**Text excerpt:**

■ ■ ■ ■ ■ ■ ■

Cycles

This post is part of the General Conference Odyssey. This week covers the Saturday Afternoon Session from the April 1974 Conference.
I sometimes think I'm more aware than I ought to be of what's coming next. I was always a just-get-it-over-with sort of person, ever since I was a little girl choking down bottled apricots so I could get to the tastier parts of my dinner. I couldn't enjoy anything else until I knew the thing I didn't like was out of the way! Even now, I still almost always save my favorite bite for last. And if someone offers me good news and bad news, I'll take the bad news first every time.

It goes further. For years now, Friday has been my favorite day of the week, because that's the day there are the most days of weekend ahead to look forward to. In the same way, Spring is my favorite season, because you still have the delights of Summer and Fall ahead before Winter comes. And…it's embarrassing to admit this, because I LOVE the Summer Solstice, the longest day of the year. It may be my favorite day of all! But no matter how I try to stop it, every year as I sit outside enjoying the warm, stretched-out dusk, there's a little voice in my head reminding me, "The days are only getting shorter from here

This tendency gets me in trouble. Sometimes when I save my favorite part of the meal for last…I'm already full by the time I get to it! And for years, my Spring-and-Friday preferences have given me a sort of dread of Autumns and Sundays, just out of the contrary feeling that those times are when all the good things start to come to an end. It's haunting me in child-raising as well, when I find myself already mourning the loss of what isn't even lost yet, and dwelling on how these are surely going to be the happiest years with my children and…they're slipping by, they're falling away, marching ever closer to their inevitable end.

I don't know exactly what my problem is. Maybe it really is just a hyper-awareness of what's to come; a compulsive looking-ahead; an inability to relax and enjoy what is NOW. Maybe an innate desire for the happy ending; a preference for dispensing with the bad things quickly and being done with them, the better to enjoy the good. And so I find myself living a paradox: wanting to get quickly through the dark and cloudy parts of life so I can feel the sunshine—but at the same time, when the sunshine comes, feeling like I can't really savor it until there are no clouds on the horizon—and there are always clouds on the horizon, in one direction or another!

It can drive a person crazy, this circular thinking, especially when you're not sure where the circle starts or ends. (I've written SO much on it—it's one of "my themes" for sure.) Am I waiting for something better or dreading something worse? Is summer anything more than the beginning of winter? Maybe I'd be happier living these child-heavy years backwards, so we could END with the darling, wriggling, tiny babies? But that very thought exposes an obvious flaw in my thinking, because while those few months with a new baby are wonderful…they aren't actually the BEST part of childhood. At least, they weren't until I'd already had a few kids and realized how fleeting they were. And so many things about them are HARD; things that get better as time goes on. There are good things about every stage—and I'm not just saying that to put a cheerful face on things. I think in many ways, I enjoy Abe and Seb now more than I ever have! So it's really not true to say that all the good times come at the beginning, and it's certainly not true that I enjoyed them more at the beginning! My enjoyment increases more and more with time, experience, and perspective.

■ ■ ■ ■ ■ ■ ■

**Problem description:**
Answer these about the Cycles post:
1. Which session, from which conference, does this week's post cover?
2. Which day of the week has been the writer's favorite for years?
3. Which two children does the writer say are enjoyed now more than ever?

■ ■ ■ ■ ■ ■ ■

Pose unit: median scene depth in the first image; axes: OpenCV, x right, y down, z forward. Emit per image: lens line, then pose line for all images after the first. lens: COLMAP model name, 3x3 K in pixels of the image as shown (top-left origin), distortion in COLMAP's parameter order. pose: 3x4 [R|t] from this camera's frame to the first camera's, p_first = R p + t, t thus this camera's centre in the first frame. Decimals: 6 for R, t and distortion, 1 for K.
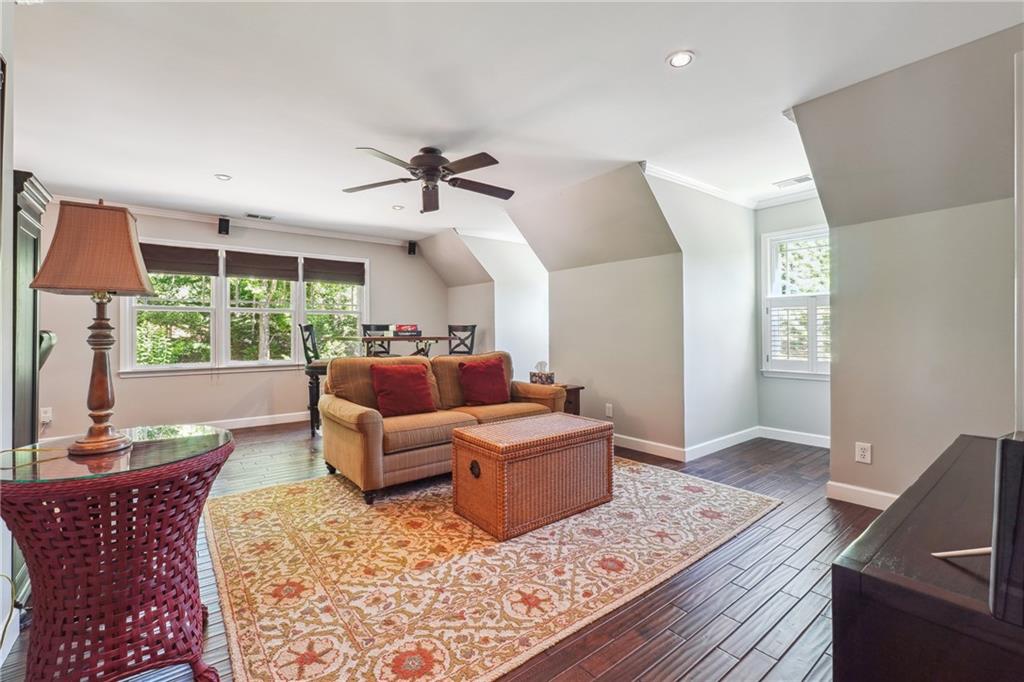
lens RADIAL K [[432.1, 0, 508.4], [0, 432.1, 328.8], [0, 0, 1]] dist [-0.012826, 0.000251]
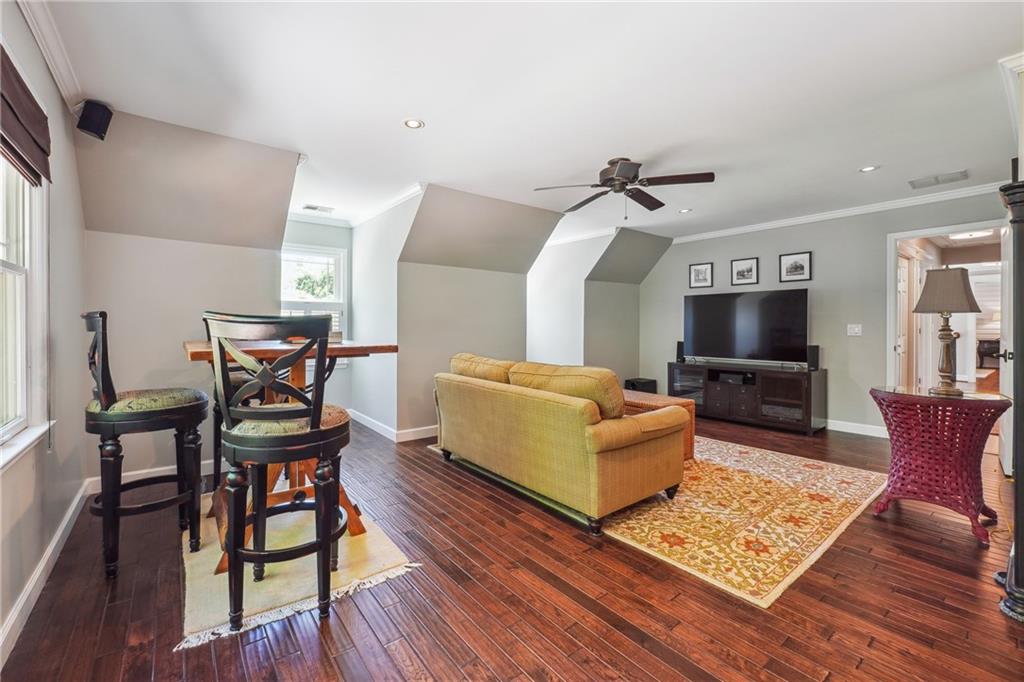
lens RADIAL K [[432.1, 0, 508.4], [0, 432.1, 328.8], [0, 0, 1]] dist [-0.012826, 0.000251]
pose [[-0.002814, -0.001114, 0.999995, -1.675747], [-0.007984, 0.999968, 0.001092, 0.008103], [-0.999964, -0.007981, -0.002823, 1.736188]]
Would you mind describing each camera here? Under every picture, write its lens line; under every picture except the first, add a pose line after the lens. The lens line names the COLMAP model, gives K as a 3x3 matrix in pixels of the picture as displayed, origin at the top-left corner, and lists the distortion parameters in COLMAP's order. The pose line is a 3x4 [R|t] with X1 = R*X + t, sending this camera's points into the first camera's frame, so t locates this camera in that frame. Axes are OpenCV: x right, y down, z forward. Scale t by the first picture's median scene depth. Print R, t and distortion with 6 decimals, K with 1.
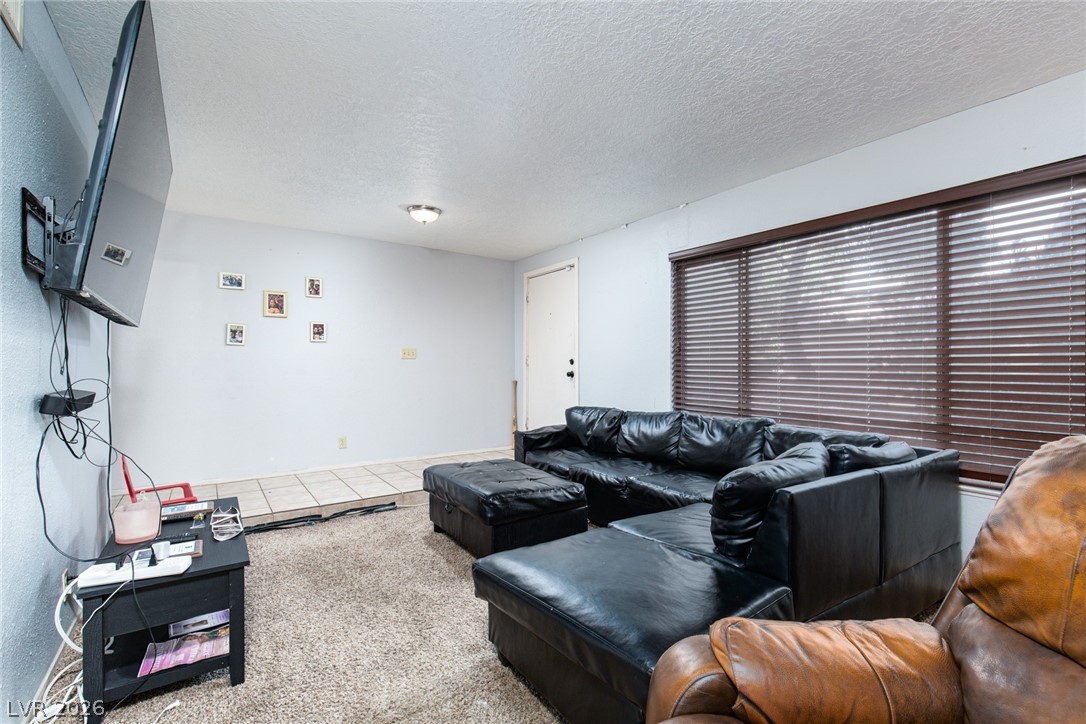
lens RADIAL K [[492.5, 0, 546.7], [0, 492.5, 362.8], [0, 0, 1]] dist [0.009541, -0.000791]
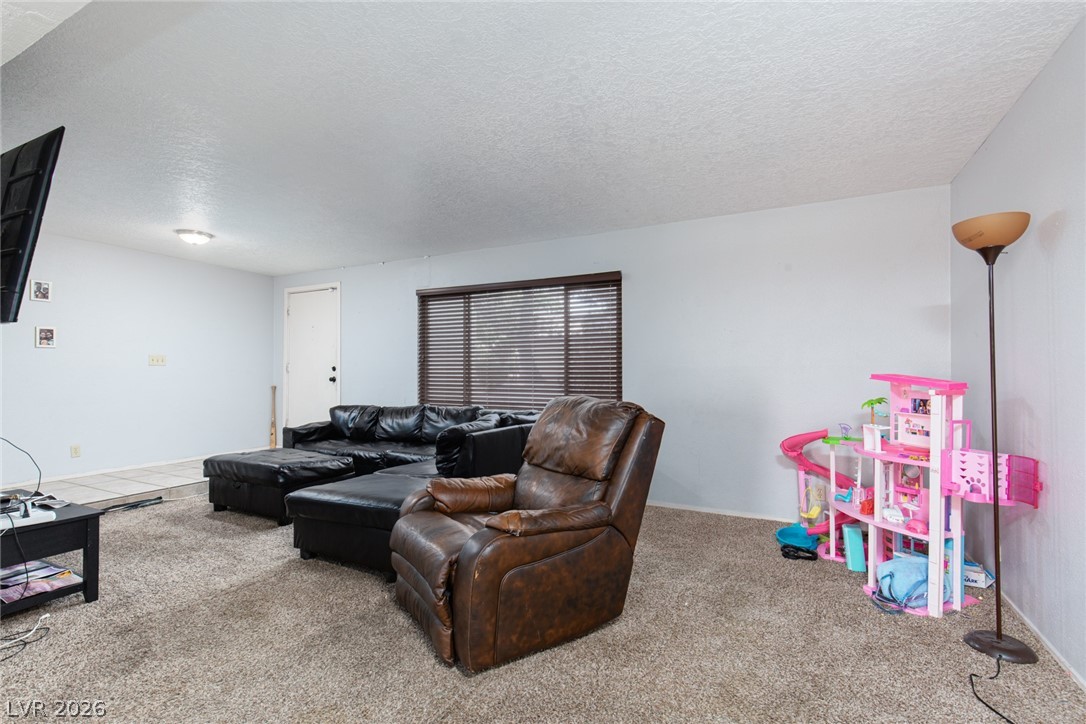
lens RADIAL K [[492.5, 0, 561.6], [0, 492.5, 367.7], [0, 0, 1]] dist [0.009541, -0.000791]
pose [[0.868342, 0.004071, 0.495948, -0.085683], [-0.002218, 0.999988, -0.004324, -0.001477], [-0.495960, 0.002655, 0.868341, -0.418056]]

■ ■ ■ ■ ■ ■ ■

**Task response:**
1. The Saturday Afternoon Session of the April 1974 Conference.
2. Friday.
3. Abe and Seb.